Information shown
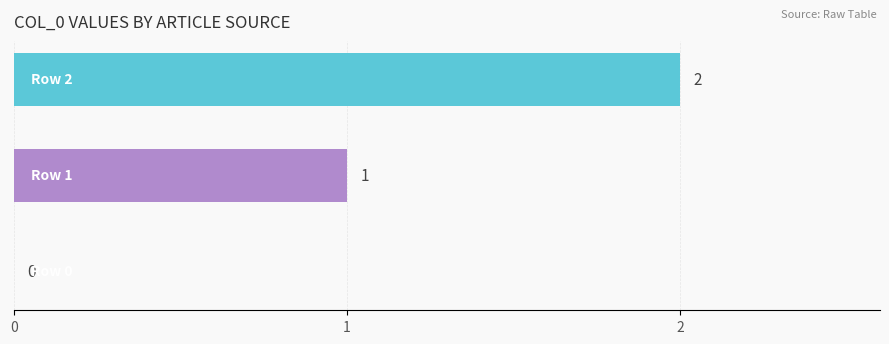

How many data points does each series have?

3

---

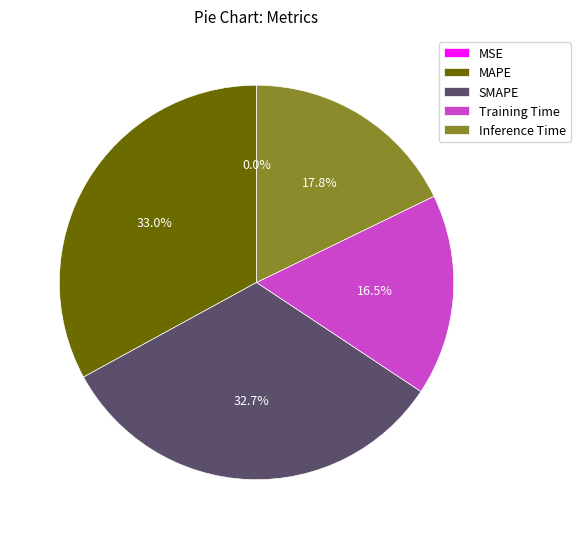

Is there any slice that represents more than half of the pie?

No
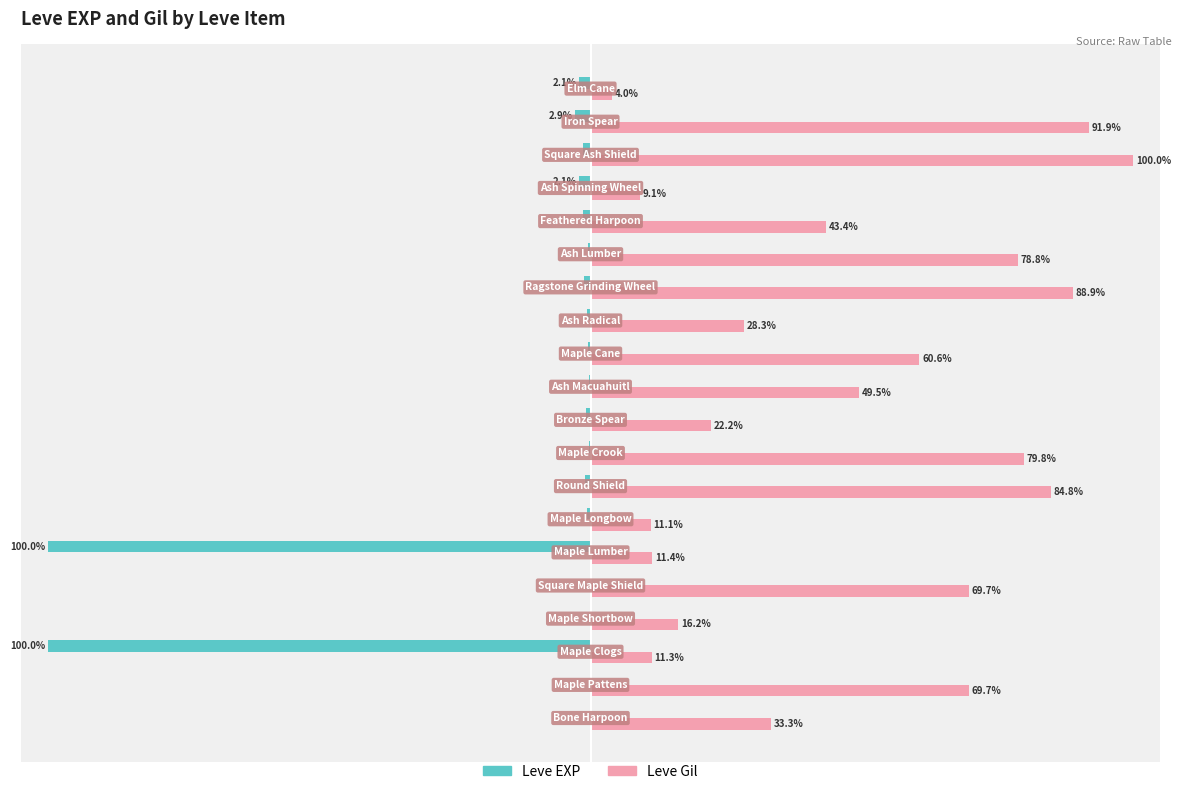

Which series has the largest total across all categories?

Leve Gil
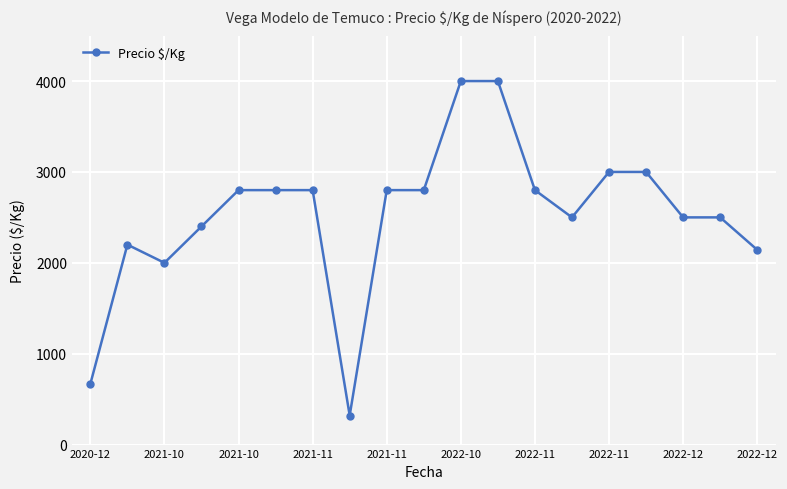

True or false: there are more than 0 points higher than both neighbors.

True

---

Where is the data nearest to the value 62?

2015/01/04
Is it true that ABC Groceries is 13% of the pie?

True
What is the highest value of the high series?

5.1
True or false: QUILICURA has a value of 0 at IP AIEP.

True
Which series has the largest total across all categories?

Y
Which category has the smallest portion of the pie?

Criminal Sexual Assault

Problem to solve
Report every line of the rows above that contains the word "more", copying each such line in full.

Result for this task
Is there any slice that represents more than half of the pie?
True or false: there are more than 0 points higher than both neighbors.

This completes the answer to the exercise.